The show left it to the fans to decide and they did pretty quickly -- Hernandez was the first of the 12 finalists to be eliminated.
The year before, another set of racy photos made headlines. After topless photos of New York semifinalist Barba were leaked on the Internet, "Idol" took the unprecedented step of allowing her to stay.
Barba explained at the time that these "were photos of my personal life that got exploited without my consent."
Cowell defended her, telling USA Today, "These people haven't done anything illegal; that's their private life."
Hibberd said "Idol" fans shouldn't be surprised if more of these types of scandals turn up. "It goes with some of the exhibition qualities that drive people to audition for the show," he said.

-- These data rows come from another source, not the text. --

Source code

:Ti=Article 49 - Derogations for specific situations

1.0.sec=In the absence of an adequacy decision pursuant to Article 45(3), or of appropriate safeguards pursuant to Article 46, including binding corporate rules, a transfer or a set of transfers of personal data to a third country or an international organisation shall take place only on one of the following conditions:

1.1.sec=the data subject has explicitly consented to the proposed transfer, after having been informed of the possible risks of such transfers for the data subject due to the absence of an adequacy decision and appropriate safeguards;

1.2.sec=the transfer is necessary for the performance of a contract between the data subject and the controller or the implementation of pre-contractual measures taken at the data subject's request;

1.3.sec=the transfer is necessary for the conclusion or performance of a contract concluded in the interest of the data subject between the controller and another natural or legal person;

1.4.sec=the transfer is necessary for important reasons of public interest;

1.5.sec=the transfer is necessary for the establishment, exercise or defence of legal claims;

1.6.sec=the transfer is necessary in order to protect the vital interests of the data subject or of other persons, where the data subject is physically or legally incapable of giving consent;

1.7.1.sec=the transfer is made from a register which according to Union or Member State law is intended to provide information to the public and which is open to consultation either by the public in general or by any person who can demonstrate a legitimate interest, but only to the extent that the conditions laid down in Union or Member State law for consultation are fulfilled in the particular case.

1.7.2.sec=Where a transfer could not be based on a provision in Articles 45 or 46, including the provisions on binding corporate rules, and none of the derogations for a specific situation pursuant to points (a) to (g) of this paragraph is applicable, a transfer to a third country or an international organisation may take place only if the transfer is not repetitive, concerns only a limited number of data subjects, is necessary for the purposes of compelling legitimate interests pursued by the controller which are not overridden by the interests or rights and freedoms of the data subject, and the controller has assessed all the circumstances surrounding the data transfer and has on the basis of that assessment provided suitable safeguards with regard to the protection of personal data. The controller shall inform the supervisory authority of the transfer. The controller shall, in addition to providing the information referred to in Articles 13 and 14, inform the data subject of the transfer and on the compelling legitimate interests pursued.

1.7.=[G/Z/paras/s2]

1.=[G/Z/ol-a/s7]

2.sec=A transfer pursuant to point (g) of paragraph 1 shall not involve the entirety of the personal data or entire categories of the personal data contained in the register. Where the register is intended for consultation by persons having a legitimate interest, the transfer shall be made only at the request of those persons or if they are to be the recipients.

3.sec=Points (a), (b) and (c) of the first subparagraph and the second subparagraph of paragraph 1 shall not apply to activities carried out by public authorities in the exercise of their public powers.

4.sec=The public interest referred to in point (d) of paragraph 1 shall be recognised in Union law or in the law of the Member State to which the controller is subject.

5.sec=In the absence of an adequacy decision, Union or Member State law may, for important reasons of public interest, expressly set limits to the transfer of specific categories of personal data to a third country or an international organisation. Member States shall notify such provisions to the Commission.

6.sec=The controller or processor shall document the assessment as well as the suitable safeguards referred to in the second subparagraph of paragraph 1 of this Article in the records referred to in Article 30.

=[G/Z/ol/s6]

But, he added, ultimately these sort of scandals affect voting, given the large number of young voters watching the show. Barba found that out, when she was eliminated before making it to the Top 12.
Vasquez's abrupt departure from Season 4 of "Idol" left fans speculating. When he dropped out of the finals in March 2005, he cited "personal reasons."
Two years later, it became apparent why. That's when a male "Idol" employee filed a lawsuit alleging that Vasquez had sexually harassed him while he was a contestant on the show. In the suit, former employee Magdaleno Olmos alleged that Vasquez followed him into a bathroom stall, touched him inappropriately and made advances toward him.
Paula Abdul's Antics
Abdul is no stranger to controversy. Remember Corey Clark? But last season when she commented on a performance that had not yet taken place, fans unleashed a flurry of negative e-mails and the show's credibility was again called into question.
Abdul was giving Jason Castro a negative review of his two songs. Only problem was he had only performed one. Later, she explained that she had gotten confused, amid last-minute show-procedure changes.
And recently she told Barbara Walters that Cowell's pestering her off camera also throws her off, making her appear flighty.
Hibberd said Abdul's antics, including her recent negative comments about the show, keep the show in the headlines.
"Paula adds an X factor to 'Idol,'" he said. "People don't know what she will do next. It helps the show. At the end of the day the entertainment value she brings, the network sees it as more beneficial."